This blog is an interpretation of the Tao te Ching "Tao Virtue Book" which is attributed to Laozi "Lao Tze" a Chinese philosopher who lived circa 600 b.c.





Please remember always that this is the description of the Tao and not the experience of the living Tao. Hopefully, this blog will not serve as analysis or commentary but as a window into the Tao. You are encouraged to disagree with this interpretation, involve yourself in self-study, and ultimately leave all concepts behind and so experience the living Tao.





Tuesday, January 31, 2012

The Tao te Ching Chapter 39: Keeping The Self Healthy

It has been said of old, only those who attain unity attain self-hood. . . .

Heaven attained unity and thereby is space. Earth attained unity, thereby it is solid. Spirit attained unity, thereby it became mind. Valleys attained unity, therefore rivers flow down them. All things have unity and thereby have life. Princes and kings as they attain unity become standards of conduct for the nation. And the highest unity is that which produces unity.

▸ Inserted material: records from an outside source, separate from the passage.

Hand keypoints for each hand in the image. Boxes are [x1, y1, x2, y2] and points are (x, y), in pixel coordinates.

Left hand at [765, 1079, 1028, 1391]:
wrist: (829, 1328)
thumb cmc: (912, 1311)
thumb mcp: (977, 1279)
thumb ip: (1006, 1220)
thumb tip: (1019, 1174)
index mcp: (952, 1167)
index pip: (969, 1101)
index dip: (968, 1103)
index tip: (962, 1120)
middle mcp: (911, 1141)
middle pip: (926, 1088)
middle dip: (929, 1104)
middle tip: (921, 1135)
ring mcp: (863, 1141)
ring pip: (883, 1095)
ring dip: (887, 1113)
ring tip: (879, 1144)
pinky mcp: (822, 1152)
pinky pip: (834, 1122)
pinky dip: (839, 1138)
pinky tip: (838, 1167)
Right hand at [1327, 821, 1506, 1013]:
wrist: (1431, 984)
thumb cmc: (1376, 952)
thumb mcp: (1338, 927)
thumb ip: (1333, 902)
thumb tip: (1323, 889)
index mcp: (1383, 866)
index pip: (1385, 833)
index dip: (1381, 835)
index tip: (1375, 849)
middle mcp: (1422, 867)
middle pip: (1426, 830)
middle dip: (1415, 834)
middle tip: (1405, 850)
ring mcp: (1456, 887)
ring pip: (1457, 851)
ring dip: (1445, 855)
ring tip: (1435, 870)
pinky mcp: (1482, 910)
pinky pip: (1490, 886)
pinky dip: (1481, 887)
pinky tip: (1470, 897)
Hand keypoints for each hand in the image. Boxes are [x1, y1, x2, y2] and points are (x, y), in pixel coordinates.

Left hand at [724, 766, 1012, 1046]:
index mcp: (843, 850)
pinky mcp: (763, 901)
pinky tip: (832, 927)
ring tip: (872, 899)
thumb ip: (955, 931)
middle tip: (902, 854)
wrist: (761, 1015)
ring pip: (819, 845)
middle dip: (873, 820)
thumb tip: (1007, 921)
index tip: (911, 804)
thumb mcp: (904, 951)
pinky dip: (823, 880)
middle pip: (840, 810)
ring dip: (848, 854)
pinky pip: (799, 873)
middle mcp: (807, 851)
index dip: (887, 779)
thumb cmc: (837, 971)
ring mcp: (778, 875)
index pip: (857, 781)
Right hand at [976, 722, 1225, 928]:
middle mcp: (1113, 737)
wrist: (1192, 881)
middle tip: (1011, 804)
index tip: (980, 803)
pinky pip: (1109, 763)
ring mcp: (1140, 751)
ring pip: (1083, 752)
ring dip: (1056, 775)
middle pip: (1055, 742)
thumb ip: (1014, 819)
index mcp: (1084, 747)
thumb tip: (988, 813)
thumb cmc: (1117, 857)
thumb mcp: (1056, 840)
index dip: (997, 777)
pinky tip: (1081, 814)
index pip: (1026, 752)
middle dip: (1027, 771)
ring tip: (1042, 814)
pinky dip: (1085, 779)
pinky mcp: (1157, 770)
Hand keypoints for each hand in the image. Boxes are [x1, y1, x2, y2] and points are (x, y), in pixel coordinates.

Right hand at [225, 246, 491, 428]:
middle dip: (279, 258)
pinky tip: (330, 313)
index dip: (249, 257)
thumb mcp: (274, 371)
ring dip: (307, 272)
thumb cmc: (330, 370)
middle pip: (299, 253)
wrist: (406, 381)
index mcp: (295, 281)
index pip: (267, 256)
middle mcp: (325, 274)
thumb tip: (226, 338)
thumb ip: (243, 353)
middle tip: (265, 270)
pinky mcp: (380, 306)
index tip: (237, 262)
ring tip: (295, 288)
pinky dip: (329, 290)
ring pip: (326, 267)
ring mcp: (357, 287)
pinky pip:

If heaven were not space it might crack, if earth were not solid it might bend. If spirits were not unified into mind they might vanish, if valleys were not adapted to rivers they would be parched. Everything if it were not for life would burn up. Even princes and kings if they overestimate themselves and cease to be standards will presumably fall.

Therefore nobles find their roots among the commoners; the high is always founded upon the low. The reason why princes and kings speak of themselves as orphans, inferiors and unworthy, is because they recognize that their roots run down to the common life; is it not so?

If a carriage goes to pieces it is no longer a carriage, its unity is gone.

A true self-hood does not desire to be overvalued as a gem, nor to be undervalued as a mere stone.

Tao te Ching Chapter 39


Interpretation:

This chapter turns the issue of balance into to look at the individual.  How do we with all of life's stress and change  maintain a healthy sense of who we are?

The author's  answer lies in the issue of balance.

The first stanza may be seen as saying that each of the names objects, space, mind, etc. does not stand as a single object but is a unification of several components together.

The second stanza goes on to observe that this union creates the properties of the objects.  So, for example, if the unity of Earth is disturbed, as for example by heating the rock until it become lava, then it is no longer suitable for walking on.  The disturbance of its unity has made it both too hot and too liquid to useful in the ways we find Earth useful.  

The third stanza repeats a caution heard time and again int the Tao te Ching, high and low, good and bad, create each other.  In this context this may be taken to mean that the balance of union is to be found in the place that is neither high nor low.

The fourth stanza, though very short, is one of this blogger's very favorites.  "If a carriage goes to pieces, it is no longer a carriage.  Looked at in depth, this line shows us that a car is only a car because we perceive this union of metal an rubber as a car.   If we change the state enough, we will cease to see it as a car.  It will have lost the balance.  The question rises, is a possible for anything to be in an of itself, or do we only ever perceive unions of objects in transition?  This is the key to the Buddha's teaching on interdependent origination.  Interesting that it is mirrored here.  Can you think of other places this teaching exists?

The final stanza is a small bit of an adjustment from earlier chapters.  Having earlier repeated many times that the ego dangerously overestimates the self, this stanza brings that view into balance with the comment that we should also not consider ourselves to only be a stone.